An FDA fall 2010 inspection of this national Red Cross center in Philadelphia, which was obtained this week by Public Citizen via a Freedom of Information request, documented hundreds of violations of a 2003 agreement between the FDA and the American Red Cross intended to ensure the safety of the nation’s blood supply. Public Citizen separately learned that months ago, the FDA decided to impose a financial penalty of nearly $10 million for those violations, but this has been held up for inexplicable reasons.

Public Citizen calls on HHS to immediately impose the fine.

The violations included failing to notify health departments when a blood donor has been determined to have infectious diseases, such as HIV, Hepatitis B or C, West Nile Virus or syphilis; failing to review donors whose blood donations needed to be quarantined in the past; failing to promptly add people with known problems such as infections to the national list of deferred donors and delays in logging problems with donations more than five days after their discovery.

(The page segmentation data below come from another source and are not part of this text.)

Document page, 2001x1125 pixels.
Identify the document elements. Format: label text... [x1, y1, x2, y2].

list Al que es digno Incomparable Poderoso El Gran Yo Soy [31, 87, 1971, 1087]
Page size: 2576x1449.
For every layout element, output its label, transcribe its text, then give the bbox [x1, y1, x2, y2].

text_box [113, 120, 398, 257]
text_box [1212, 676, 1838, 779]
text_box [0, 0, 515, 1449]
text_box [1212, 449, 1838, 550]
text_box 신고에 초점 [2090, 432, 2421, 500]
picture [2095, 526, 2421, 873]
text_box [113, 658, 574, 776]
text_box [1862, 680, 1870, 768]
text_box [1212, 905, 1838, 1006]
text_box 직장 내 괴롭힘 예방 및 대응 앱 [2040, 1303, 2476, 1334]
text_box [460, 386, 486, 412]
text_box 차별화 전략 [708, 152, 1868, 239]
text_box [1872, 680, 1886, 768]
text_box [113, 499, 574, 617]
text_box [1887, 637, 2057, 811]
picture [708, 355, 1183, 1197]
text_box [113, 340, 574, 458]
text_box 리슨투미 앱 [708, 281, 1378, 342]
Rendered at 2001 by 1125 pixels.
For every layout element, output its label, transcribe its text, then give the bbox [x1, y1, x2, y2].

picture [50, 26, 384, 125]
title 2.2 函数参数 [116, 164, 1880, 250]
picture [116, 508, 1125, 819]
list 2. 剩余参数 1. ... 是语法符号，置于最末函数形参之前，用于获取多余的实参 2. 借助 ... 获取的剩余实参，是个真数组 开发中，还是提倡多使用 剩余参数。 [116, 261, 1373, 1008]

“Since the FDA and American Red Cross’s 2003 agreement, the Red Cross has been previously fined $37 million, but the substandard performance of critical Red Cross blood handling functions continues,” said Dr. Sidney Wolfe, director of Public Citizen’s Health Research Group. “The longer HHS delays in imposing the financial penalties, the more opportunity it will afford for the Red Cross to claim that things are much better now, even if they are not. Too many lives are at risk if the Red Cross continues violating the important 2003 Consent Decree it agreed to abide by.”